Juan Cole is skeptical about the results of the Iranian election yesterday, pointing out what appear to be some rather glaring red flags. The big question that’s on a lot of people’s minds is the effect that Obama is having on this and other recent elections in the Middle East. I’ve been fairly pleased with Obama’s approach to the region so far. His speech in Cairo was well-timed and struck the right chords. But I also tend to agree with Josh that it’s wrong to give him all the credit for Hezbollah’s poor showing in the Lebanese elections earlier in the week.
That said, I disagree with this:
Let’s rewind with a little context: Contrary to all conventional wisdom (even conventional wisdom in Israel), Israel’s war on Hezbollah in 2006 was actually successful. It was not, as everyone reported, a sort of mini-Vietnam for the Israeli army. I’ve been arguing this for a while. And anticipating Hezbollah’s troubles.

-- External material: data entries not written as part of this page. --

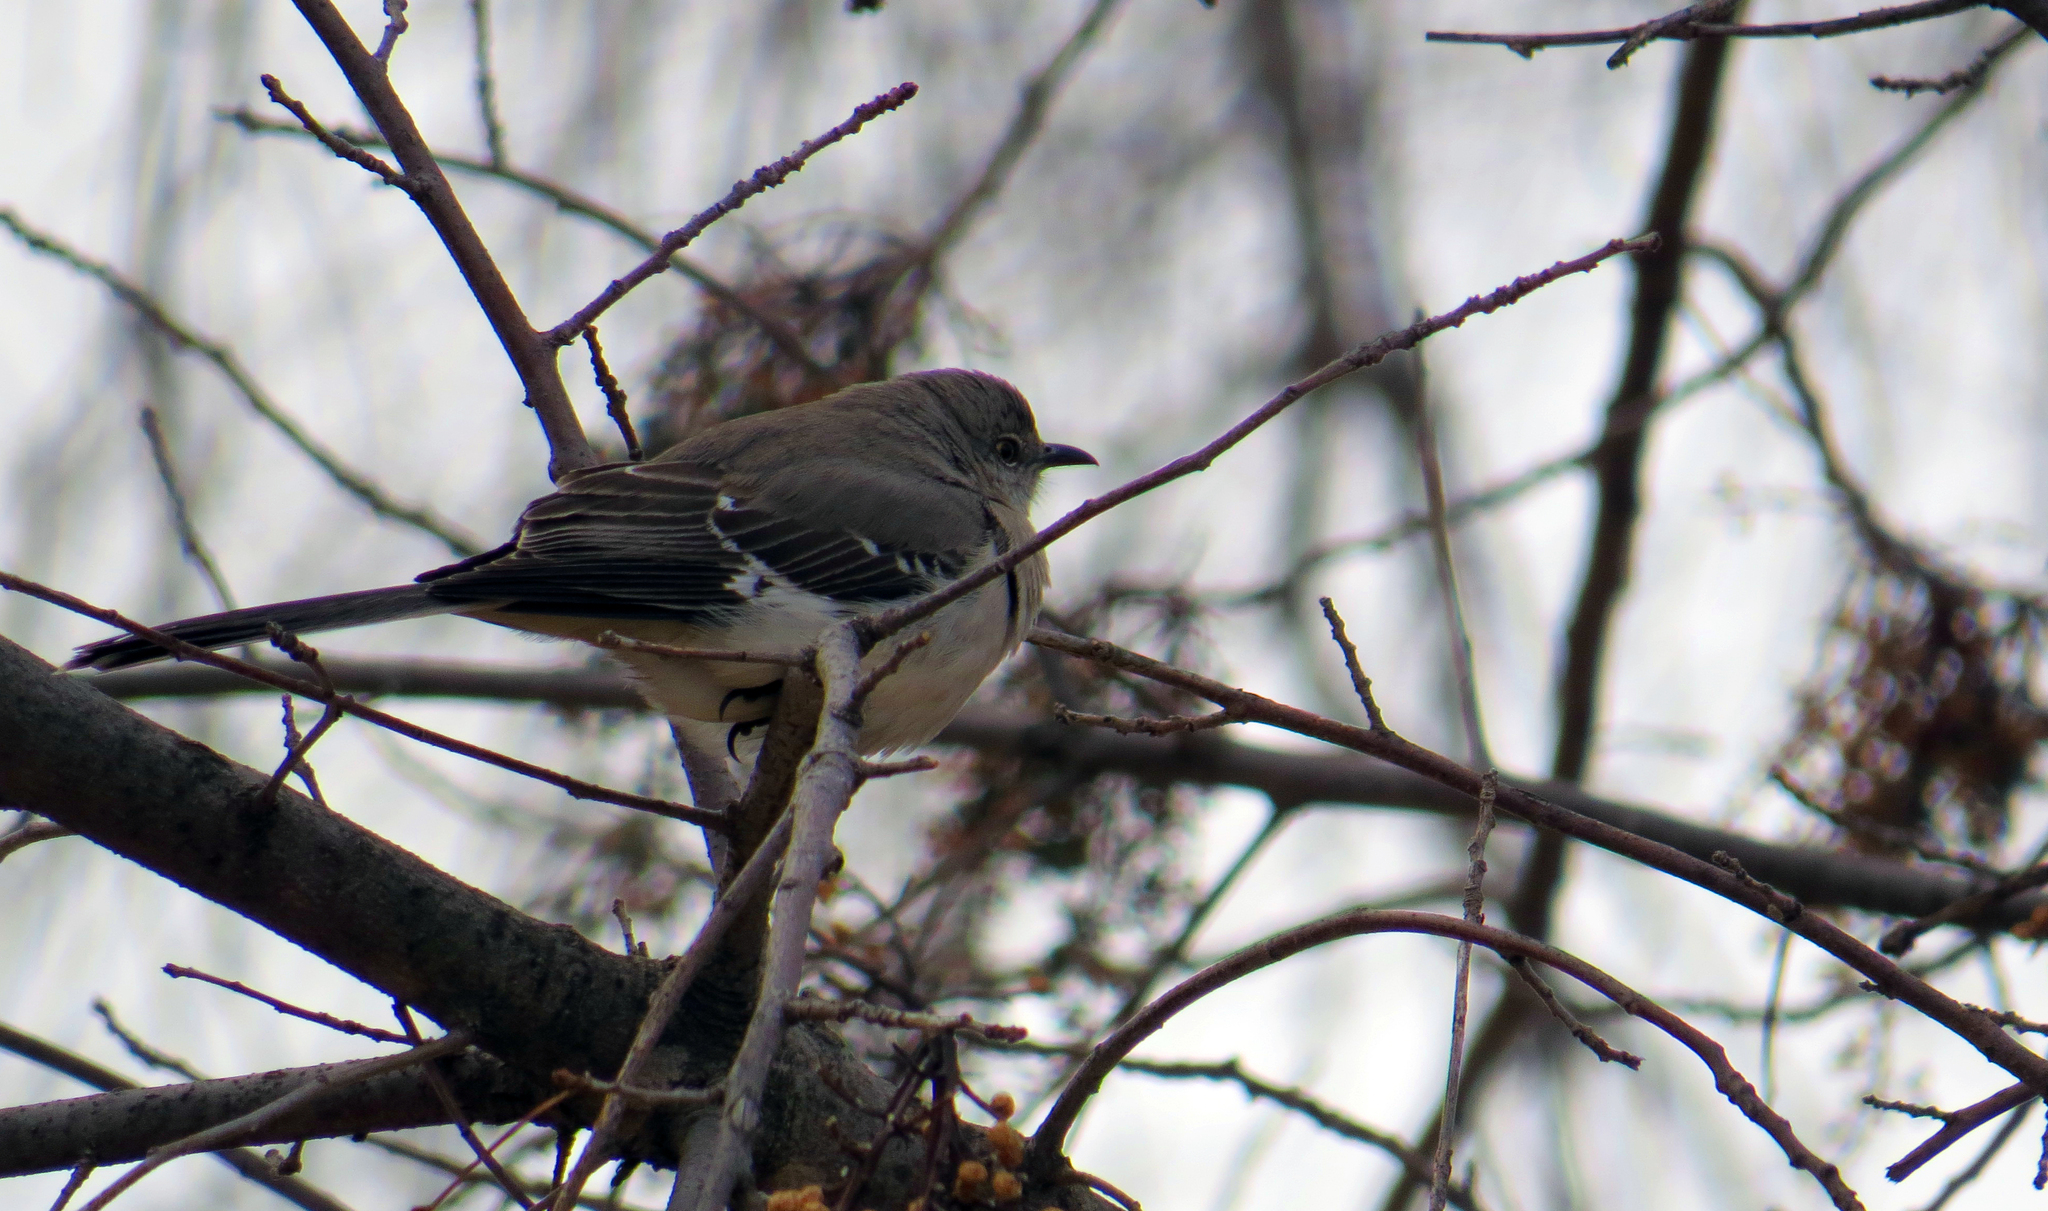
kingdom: Animalia
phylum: Chordata
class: Aves
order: Passeriformes
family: Mimidae
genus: Mimus
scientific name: Mimus polyglottos
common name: Northern mockingbird
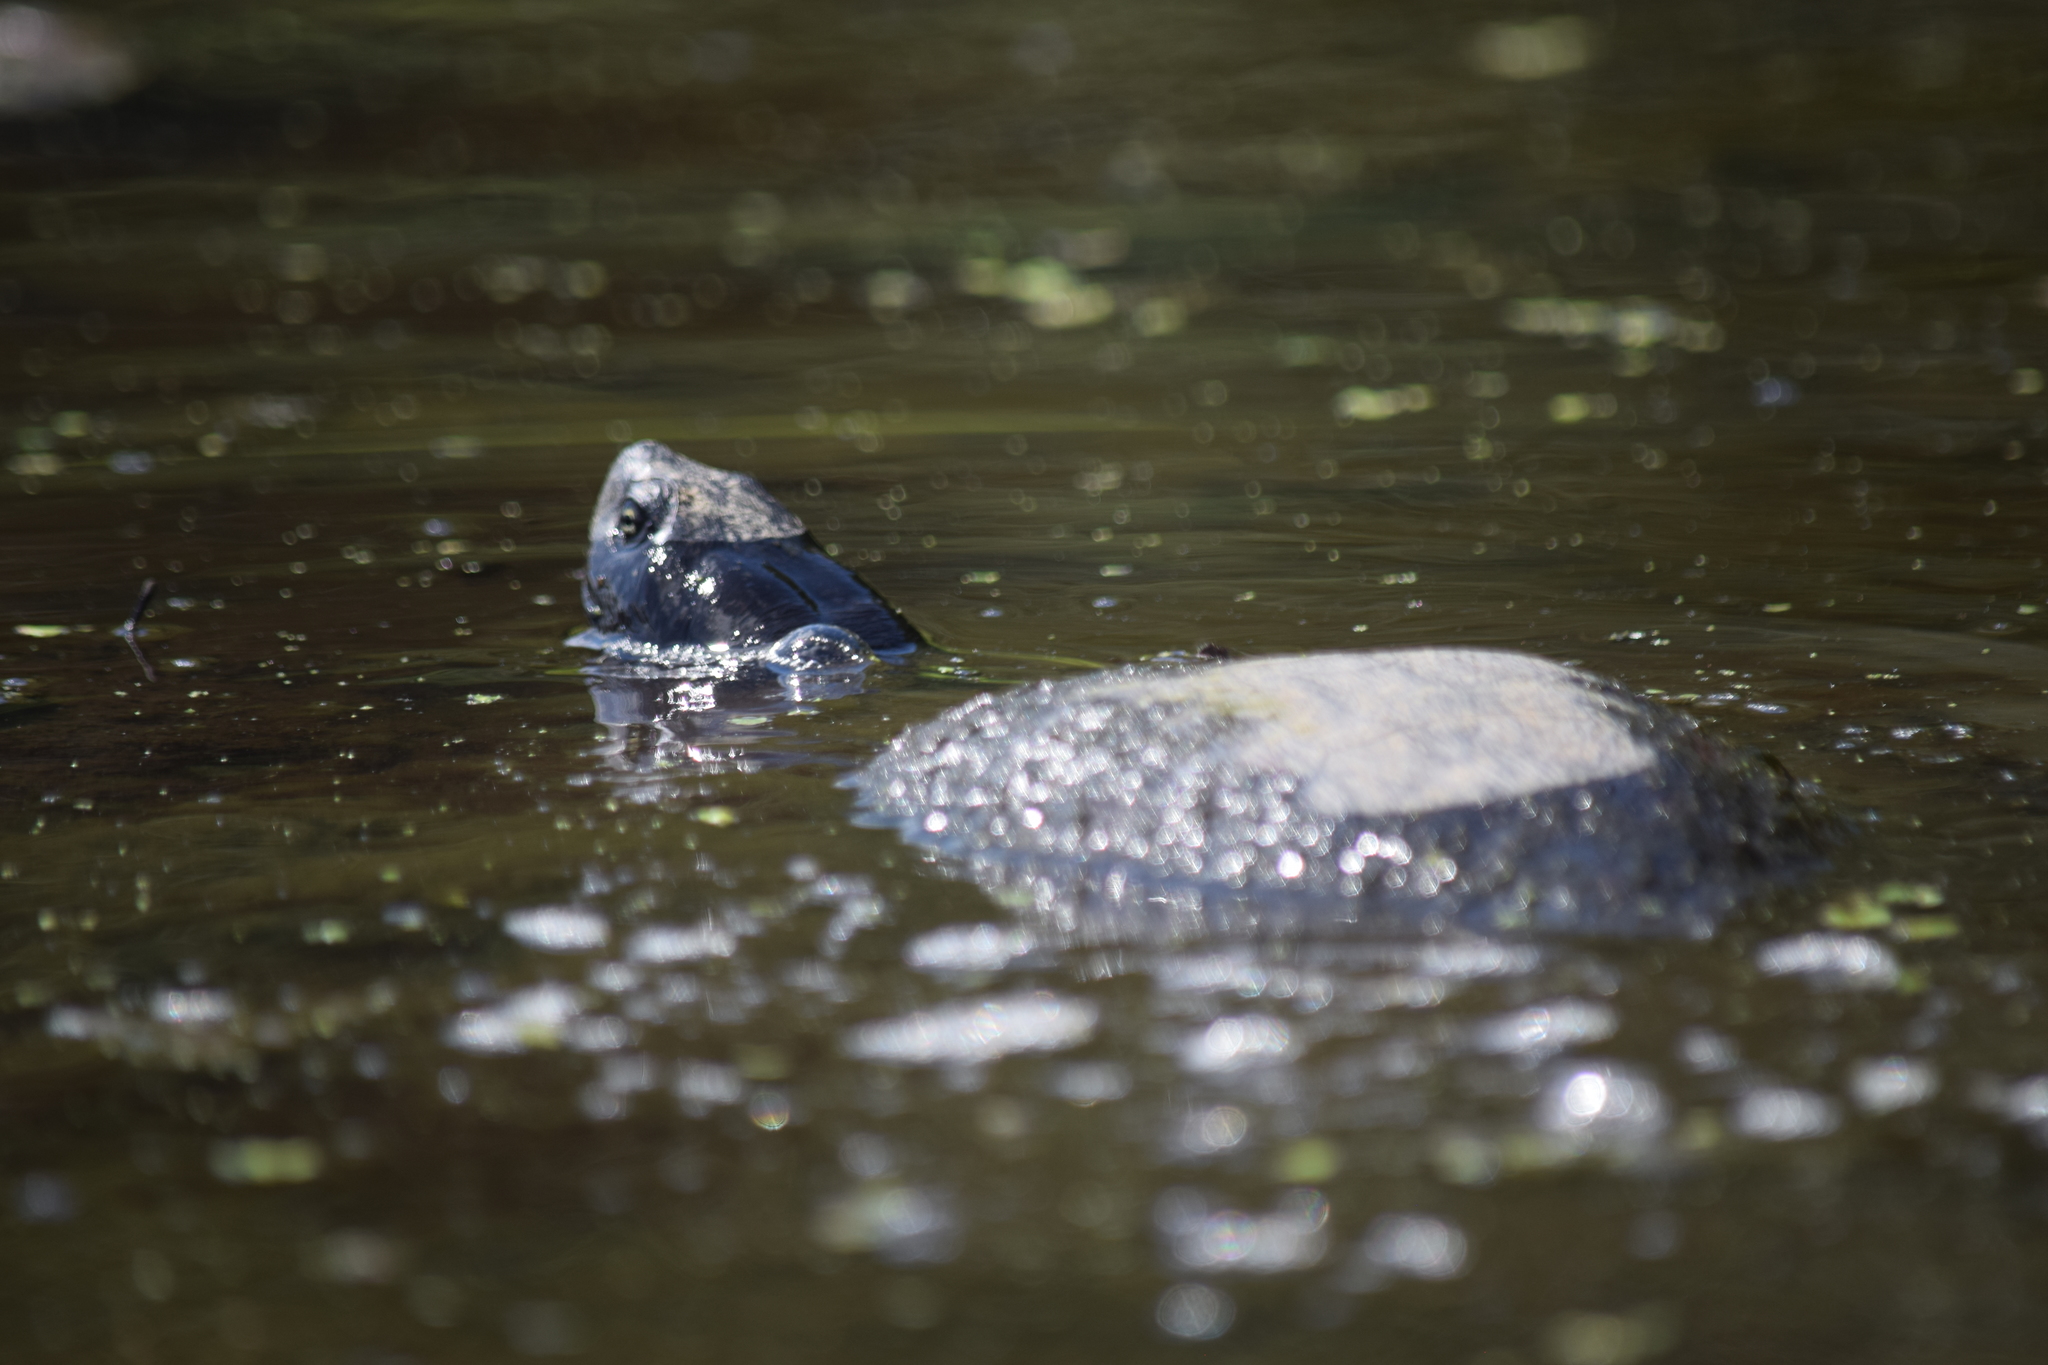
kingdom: Animalia
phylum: Chordata
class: Testudines
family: Emydidae
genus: Pseudemys
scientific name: Pseudemys rubriventris
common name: American red-bellied turtle
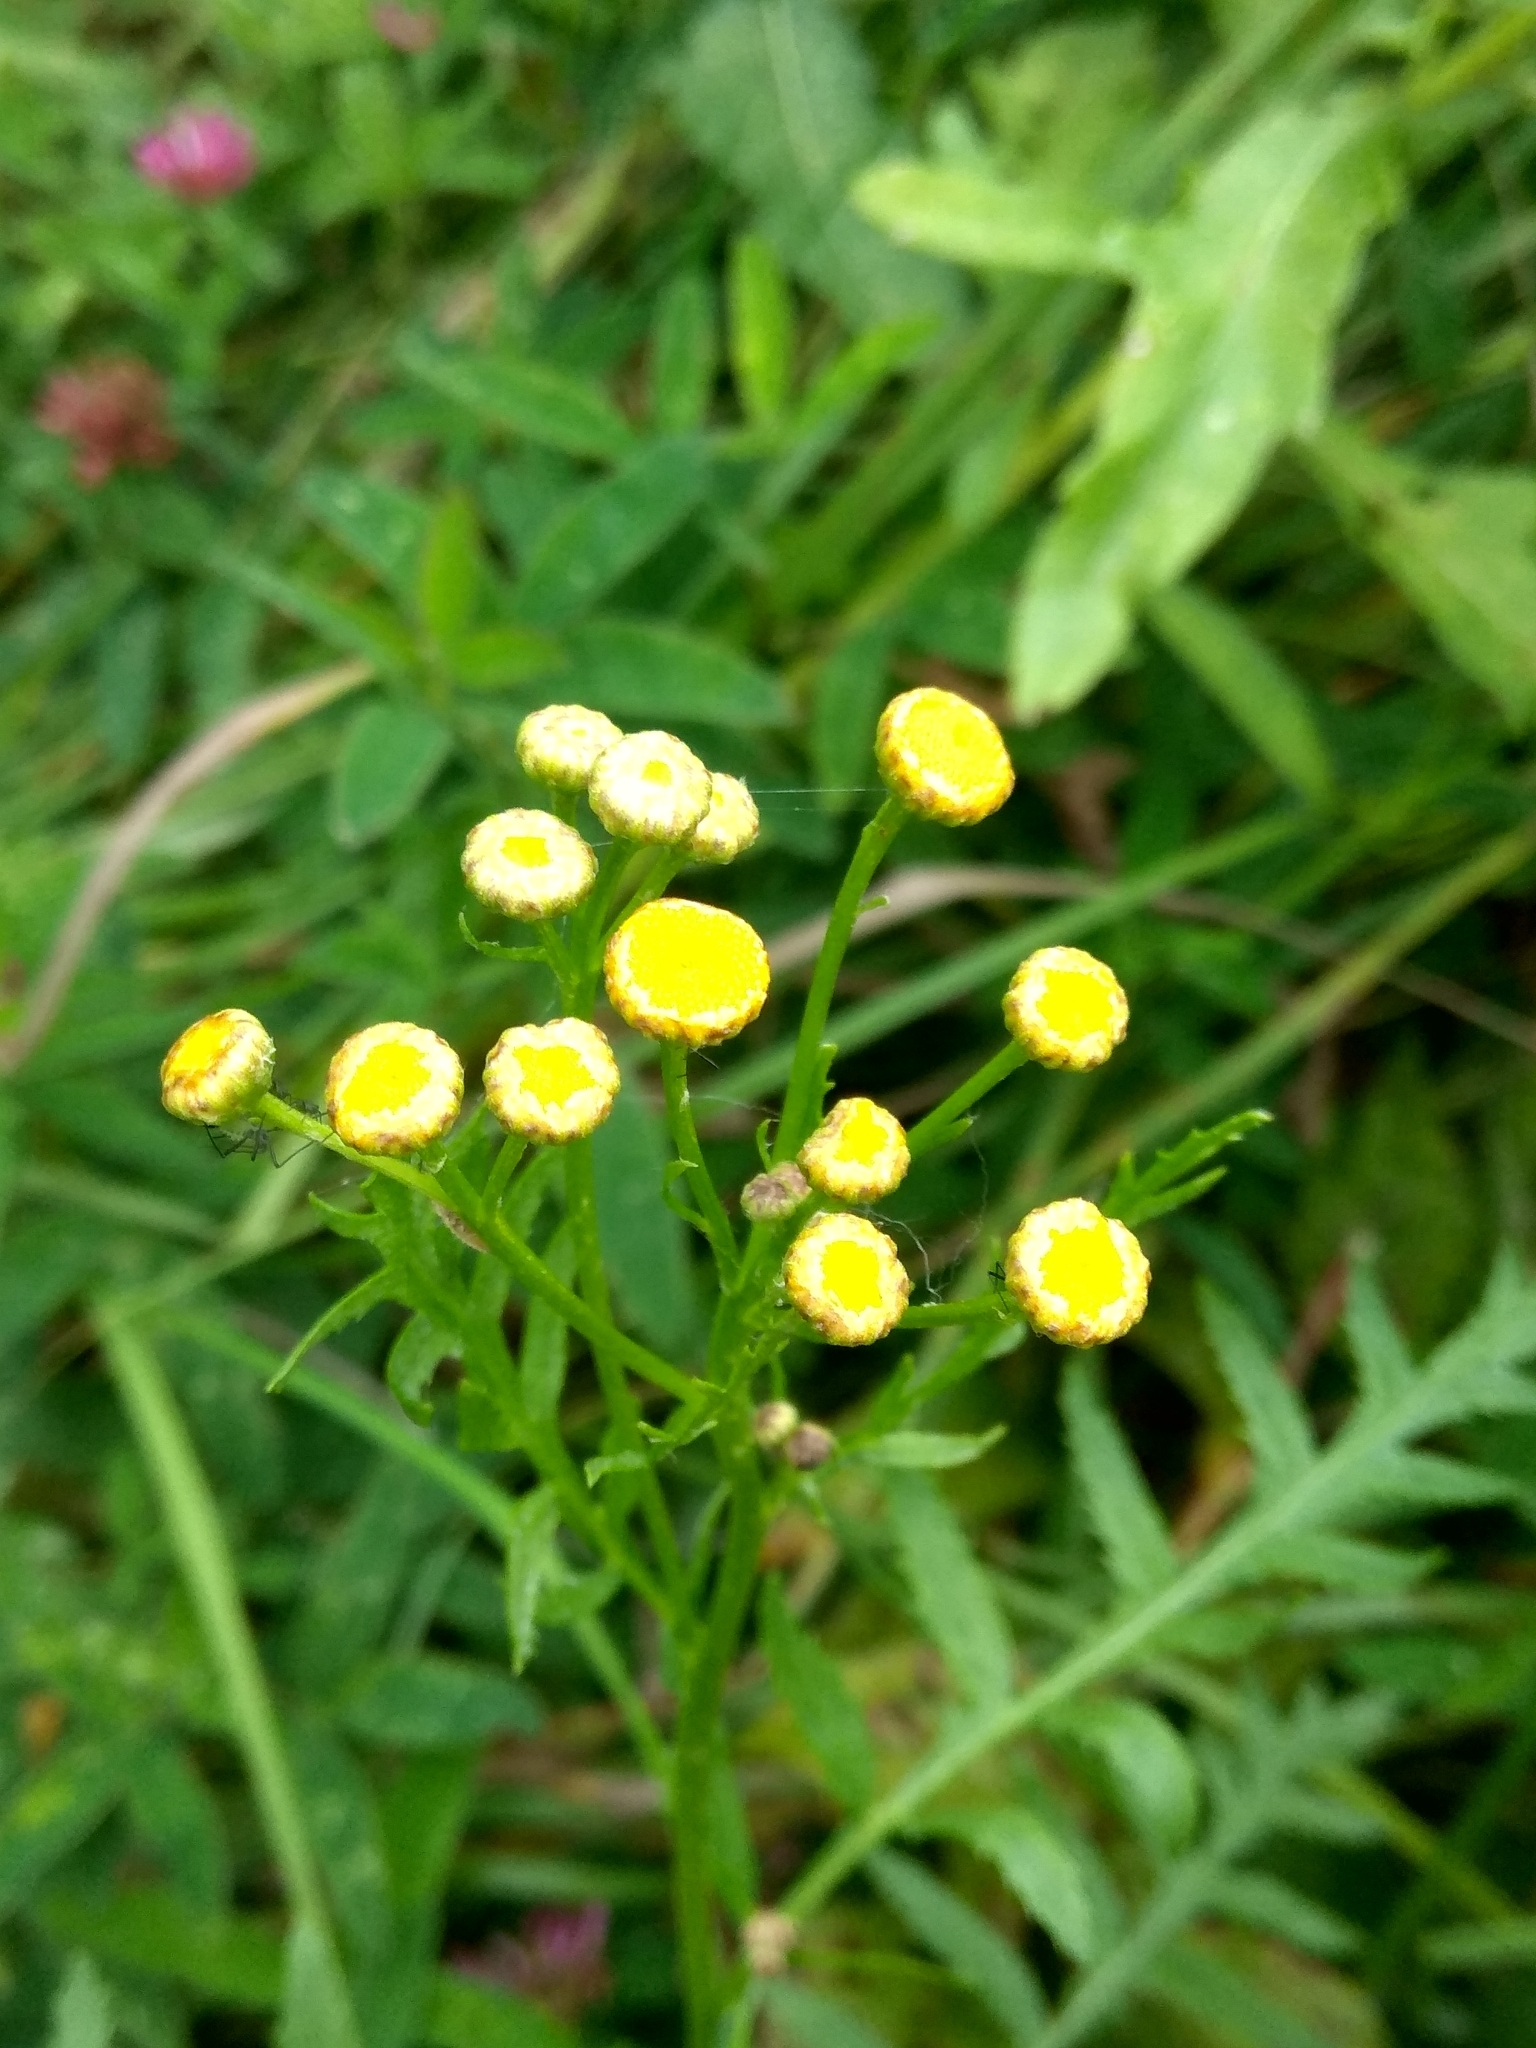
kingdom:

Check it out: Israel routed Hezbollah out of Southern Lebanon.
I think this AP report provides better context for what happened there. While the author contends that Obama actually did weigh on the minds of Lebanese voters, concerns over Iranian influence were the main impetus behind the rejection of Hezbollah.
Lebanon is a nation used to being caught in the middle of larger battles, between Israel, the U.S., Syria and Iran. The Lebanese Civil War on the 80s splintered the country into a number of factions, many of which became specifically aligned with one or more of those outside powers. The recent trend in Lebanese politics has been to oppose whichever faction appears to be taking the hardest line within those larger conflicts and raising the temperature in Beirut. When that faction was Israel in 2006, Hezbollah gained in strength. Today, that faction appears to be Iran. And while I agree that Obama’s speech in Cairo didn’t necessarily directly inspire Lebanese voters to vote one way or another, the perception of change that Obama’s election has brought to how the U.S. will deal with the region most likely altered the perceptions of who many Lebanese see as a greater threat to their stability.
UPDATE: Gary Sick has an interesting post on what’s happening in Iran.